The traditionalist was innovator too. Having lost his father at 10, the boy ran away to the AIR in Delhi, and found paternal care in the station director who arranged for his stay in a garage, and gave monthly recitals to the boy's paternal uncle Wahid Khan (sitar/surbahar) and maternal grandfather Bande Husain Khan (vocalist) so that they could come to Delhi to tutor him. That is how young Vilayat became equally proficient in singing and playing. Learning was no easy process, but the mother stemmed the tides of despair. Besides, "I had to create my own method because I couldn't play like my father, also because existing methods could not reproduce the intricate, intense vocal glides of my grandfather."

The crafting of the gayaki ang (vocal style) involved modification of the instrument itself, along with playing techniques. Persevering through criticism and misunderstandings, the young man achieved the lyrical fluidity he wanted until the sitar took the might of his right hand strokes, and curved into the intricate oscillations of the human voice. Finally fellow musicians conceded that Vilayatkhani baaj not only replicated the voice on the sitar, but that few vocalists could make their voices sing as his strings did.

His courtly Urdu promoted his tendency to romanticise things. When asked why Hindustani music assigns a particular time for singing each raag, he launched into his vision of every raag with its own light and colour, radiating rays in a circle which revolved into the tides of the day and night. He could take a childlike delight in a shawl sent to him by Carnatic vocalist M.S. Subbulakshmi, put it round himself at once, and start singing "Vatapi ganapatim". No, he didn't care for taking raags from one system into another, but there was something about Hamsadhvani, simple-seeming, but with subtle glints, like a woman pushing her hair back to show her face in a different light. Mischievously he could add, "Your nishad is very difficult, but I can do it, this is how it goes in Kalyani, Kiravani, Charukesi... I have heard Carnatic music in childhood from Jayammal, (Balasaraswati's mother) you know!"

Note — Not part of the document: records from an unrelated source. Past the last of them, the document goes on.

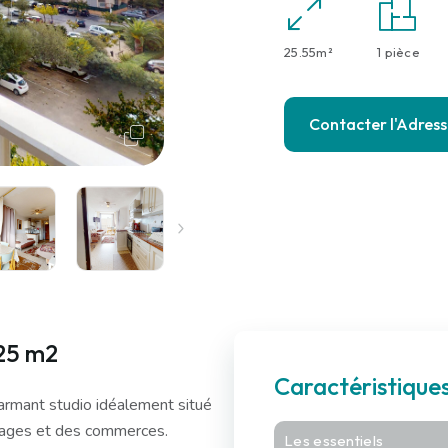
25.55m²
1 pièce
Contacter l'Adres
 25 m2
Caractéristiqu
armant studio idéalement situé
plages et des commerces.
Les essentiels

His love of fast driving and sports cars, his craze for haute couture, urge for collecting everything from guns to chandeliers, gourmet tastes, his horsemanship, proficiency at the billiards table, swimming pool and ball room, were all part of his larger-than-life, quicksilver personality.

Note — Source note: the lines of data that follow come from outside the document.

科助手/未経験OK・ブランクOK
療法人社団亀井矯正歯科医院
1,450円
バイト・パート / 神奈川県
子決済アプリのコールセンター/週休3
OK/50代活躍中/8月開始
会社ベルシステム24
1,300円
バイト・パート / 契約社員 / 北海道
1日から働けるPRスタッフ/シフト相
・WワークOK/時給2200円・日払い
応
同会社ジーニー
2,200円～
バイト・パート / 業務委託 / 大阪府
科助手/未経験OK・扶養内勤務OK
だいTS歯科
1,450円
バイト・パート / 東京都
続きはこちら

Stories of his warmth and folly became part of the growing legend as Vilayat Khan ended up insisting that he was — or had to be — the highest paid Indian musician. His first marriage — with the woman he fell in love with on the dance floor — was to break up with the ustad's growing demands for submissiveness. Son Shujaat, himself a sitar player today, weathered bitter estrangement, but was to say after the father's death that he had wonderful memories to cherish. Khansaheb's generous spirit was known to friends, and to a few lifetime disciples like Arvind Parikh.

The grief on Ravi Shankar's face was very real when he paid a brief obituary tribute, "A great musician". Vilayat Khan would have been happy to hear the wistful note in his fellow musician's voice.